» **Given data**
_ _ _ _
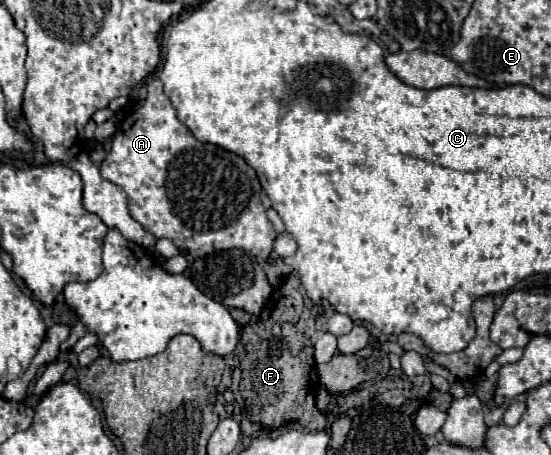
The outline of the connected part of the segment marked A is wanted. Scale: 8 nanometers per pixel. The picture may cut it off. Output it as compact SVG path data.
M159 80L147 84L145 104L131 112L113 136L111 150L99 166L103 178L121 186L129 200L129 214L155 238L169 238L193 258L201 258L213 250L241 248L253 252L259 262L267 260L273 252L277 232L269 222L261 204L261 184L255 170L237 154L223 150L215 144L199 142L189 128L177 120L171 100L165 96Z

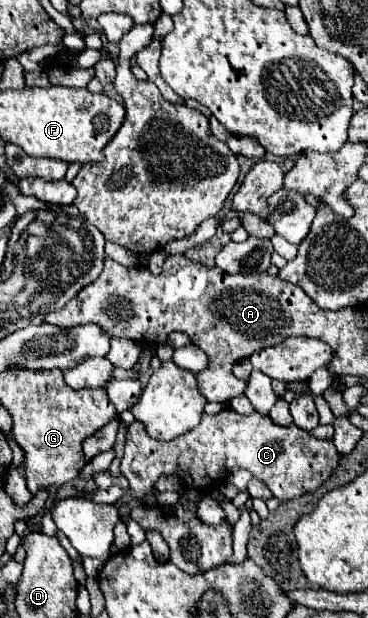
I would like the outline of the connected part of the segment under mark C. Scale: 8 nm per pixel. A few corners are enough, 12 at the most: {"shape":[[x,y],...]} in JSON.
{"shape":[[258,412],[204,414],[172,442],[128,426],[120,466],[138,500],[160,476],[208,496],[234,468],[284,502],[316,490],[332,440]]}

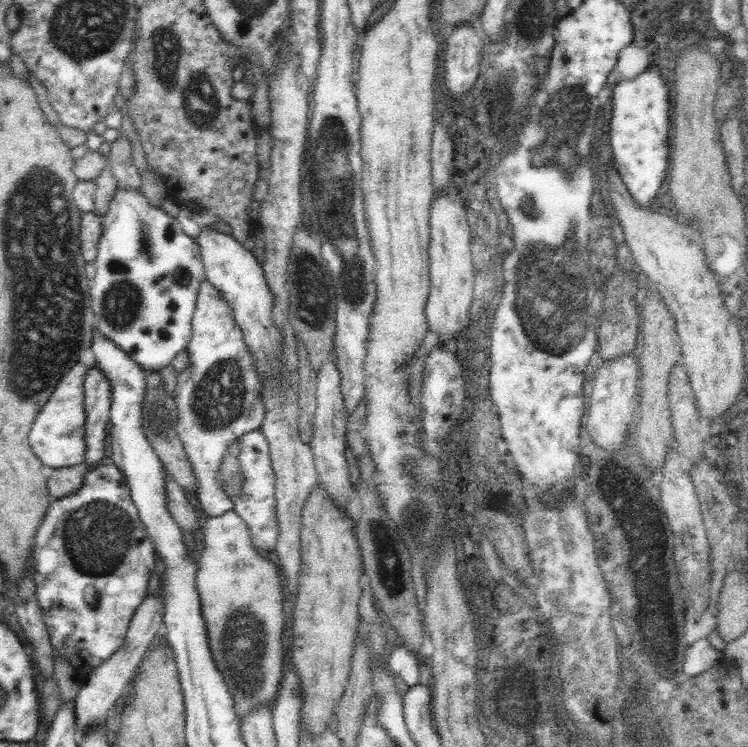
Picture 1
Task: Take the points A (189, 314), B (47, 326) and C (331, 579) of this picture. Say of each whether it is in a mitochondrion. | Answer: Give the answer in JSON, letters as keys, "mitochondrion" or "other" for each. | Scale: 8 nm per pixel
{"A":"other","B":"mitochondrion","C":"other"}

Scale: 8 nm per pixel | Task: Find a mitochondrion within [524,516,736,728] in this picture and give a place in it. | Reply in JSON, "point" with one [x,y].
{"point":[693,591]}

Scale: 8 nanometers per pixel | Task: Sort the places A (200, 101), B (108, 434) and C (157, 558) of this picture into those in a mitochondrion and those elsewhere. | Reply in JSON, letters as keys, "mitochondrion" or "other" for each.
{"A":"mitochondrion","B":"other","C":"other"}

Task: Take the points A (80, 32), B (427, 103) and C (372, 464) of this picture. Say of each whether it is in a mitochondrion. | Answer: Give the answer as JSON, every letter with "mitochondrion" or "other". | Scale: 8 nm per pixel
{"A":"mitochondrion","B":"other","C":"other"}

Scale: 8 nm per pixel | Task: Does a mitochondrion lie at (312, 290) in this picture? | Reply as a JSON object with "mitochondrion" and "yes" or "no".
{"mitochondrion":"yes"}

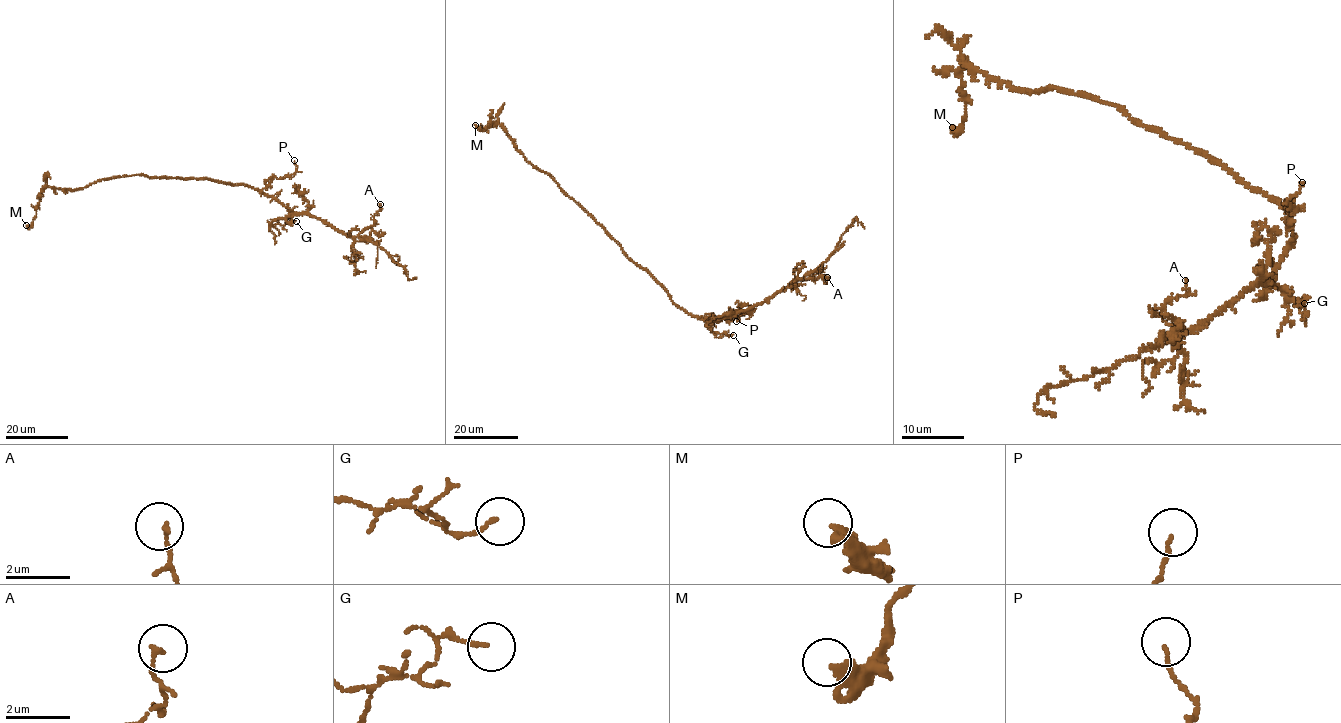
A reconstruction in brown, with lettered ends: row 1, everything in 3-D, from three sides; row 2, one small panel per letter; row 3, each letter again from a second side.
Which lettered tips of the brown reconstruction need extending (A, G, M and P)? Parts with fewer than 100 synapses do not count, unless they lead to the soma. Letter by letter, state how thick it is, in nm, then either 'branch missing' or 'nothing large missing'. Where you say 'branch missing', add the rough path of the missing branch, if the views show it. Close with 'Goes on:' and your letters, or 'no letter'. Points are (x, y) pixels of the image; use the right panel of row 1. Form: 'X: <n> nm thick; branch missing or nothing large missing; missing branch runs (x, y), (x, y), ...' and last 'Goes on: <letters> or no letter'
A: 150 nm thick; nothing large missing
G: 110 nm thick; nothing large missing
M: 360 nm thick; nothing large missing
P: 110 nm thick; nothing large missing
Goes on: no letter

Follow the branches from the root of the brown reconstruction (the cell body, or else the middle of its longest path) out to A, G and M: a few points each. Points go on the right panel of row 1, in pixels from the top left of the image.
A: (1248, 186), (1289, 216), (1294, 240), (1278, 266), (1183, 333), (1166, 302), (1188, 293), (1185, 280)
G: (1248, 186), (1278, 201), (1289, 216), (1294, 240), (1269, 285), (1302, 306), (1307, 299), (1304, 303)
M: (1248, 186), (1119, 106), (1050, 86), (1013, 88), (965, 60), (966, 117), (952, 127)

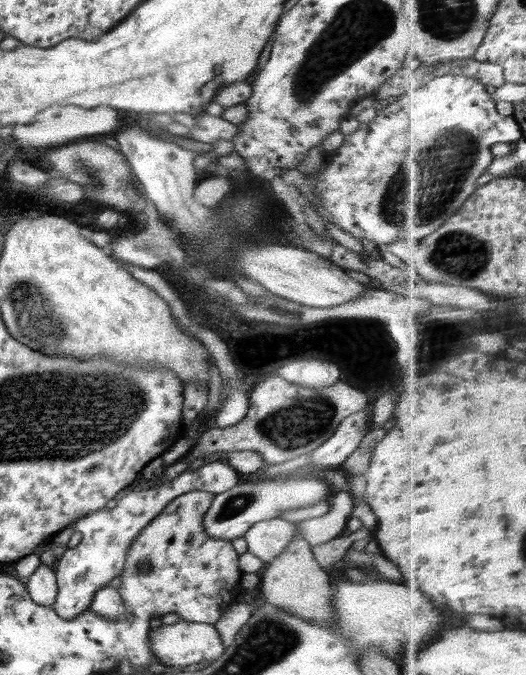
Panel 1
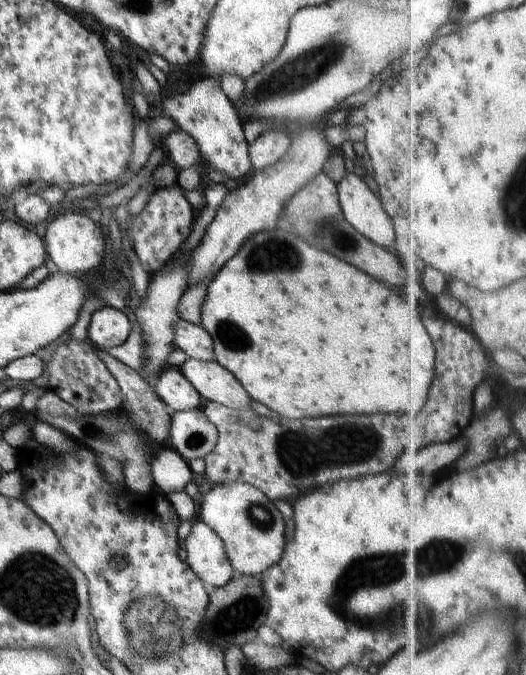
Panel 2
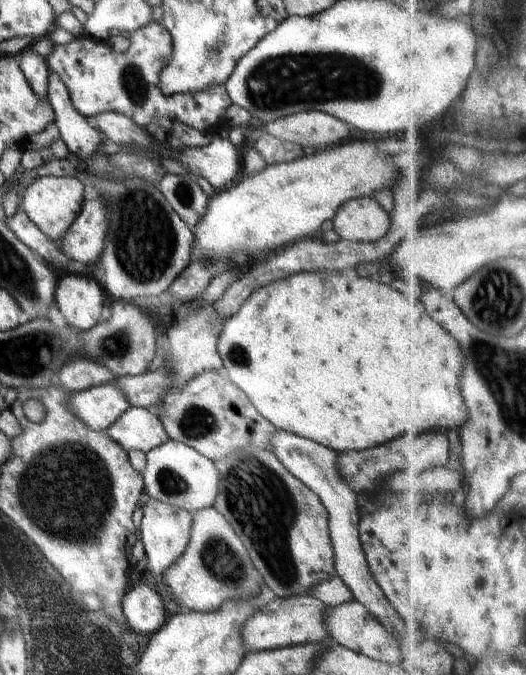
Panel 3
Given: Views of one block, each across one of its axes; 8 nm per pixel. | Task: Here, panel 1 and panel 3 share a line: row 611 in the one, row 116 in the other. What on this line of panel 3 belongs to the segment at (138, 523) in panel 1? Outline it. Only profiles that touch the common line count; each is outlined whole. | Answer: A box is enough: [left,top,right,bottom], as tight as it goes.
_ _ _ _
» **Directions**
Set down the full listing above with its wording unchanged. Leave out its images.

» **Answer for the task**
The outline of the connected part of the segment marked A is wanted. Scale: 8 nanometers per pixel. The picture may cut it off. Output it as compact SVG path data.
M159 80L147 84L145 104L131 112L113 136L111 150L99 166L103 178L121 186L129 200L129 214L155 238L169 238L193 258L201 258L213 250L241 248L253 252L259 262L267 260L273 252L277 232L269 222L261 204L261 184L255 170L237 154L223 150L215 144L199 142L189 128L177 120L171 100L165 96Z

I would like the outline of the connected part of the segment under mark C. Scale: 8 nm per pixel. A few corners are enough, 12 at the most: {"shape":[[x,y],...]} in JSON.
{"shape":[[258,412],[204,414],[172,442],[128,426],[120,466],[138,500],[160,476],[208,496],[234,468],[284,502],[316,490],[332,440]]}

Picture 1
Task: Take the points A (189, 314), B (47, 326) and C (331, 579) of this picture. Say of each whether it is in a mitochondrion. | Answer: Give the answer in JSON, letters as keys, "mitochondrion" or "other" for each. | Scale: 8 nm per pixel
{"A":"other","B":"mitochondrion","C":"other"}

Scale: 8 nm per pixel | Task: Find a mitochondrion within [524,516,736,728] in this picture and give a place in it. | Reply in JSON, "point" with one [x,y].
{"point":[693,591]}

Scale: 8 nanometers per pixel | Task: Sort the places A (200, 101), B (108, 434) and C (157, 558) of this picture into those in a mitochondrion and those elsewhere. | Reply in JSON, letters as keys, "mitochondrion" or "other" for each.
{"A":"mitochondrion","B":"other","C":"other"}

Task: Take the points A (80, 32), B (427, 103) and C (372, 464) of this picture. Say of each whether it is in a mitochondrion. | Answer: Give the answer as JSON, every letter with "mitochondrion" or "other". | Scale: 8 nm per pixel
{"A":"mitochondrion","B":"other","C":"other"}

Scale: 8 nm per pixel | Task: Does a mitochondrion lie at (312, 290) in this picture? | Reply as a JSON object with "mitochondrion" and "yes" or "no".
{"mitochondrion":"yes"}

A reconstruction in brown, with lettered ends: row 1, everything in 3-D, from three sides; row 2, one small panel per letter; row 3, each letter again from a second side.
Which lettered tips of the brown reconstruction need extending (A, G, M and P)? Parts with fewer than 100 synapses do not count, unless they lead to the soma. Letter by letter, state how thick it is, in nm, then either 'branch missing' or 'nothing large missing'. Where you say 'branch missing', add the rough path of the missing branch, if the views show it. Close with 'Goes on:' and your letters, or 'no letter'. Points are (x, y) pixels of the image; use the right panel of row 1. Form: 'X: <n> nm thick; branch missing or nothing large missing; missing branch runs (x, y), (x, y), ...' and last 'Goes on: <letters> or no letter'
A: 150 nm thick; nothing large missing
G: 110 nm thick; nothing large missing
M: 360 nm thick; nothing large missing
P: 110 nm thick; nothing large missing
Goes on: no letter

Follow the branches from the root of the brown reconstruction (the cell body, or else the middle of its longest path) out to A, G and M: a few points each. Points go on the right panel of row 1, in pixels from the top left of the image.
A: (1248, 186), (1289, 216), (1294, 240), (1278, 266), (1183, 333), (1166, 302), (1188, 293), (1185, 280)
G: (1248, 186), (1278, 201), (1289, 216), (1294, 240), (1269, 285), (1302, 306), (1307, 299), (1304, 303)
M: (1248, 186), (1119, 106), (1050, 86), (1013, 88), (965, 60), (966, 117), (952, 127)

Panel 1
Panel 2
Panel 3
Given: Views of one block, each across one of its axes; 8 nm per pixel. | Task: Here, panel 1 and panel 3 share a line: row 611 in the one, row 116 in the other. What on this line of panel 3 belongs to the segment at (138, 523) in panel 1? Outline it. Only profiles that touch the common line count; each is outlined whole. | Answer: A box is enough: [left,top,right,bottom], as tight as it goes.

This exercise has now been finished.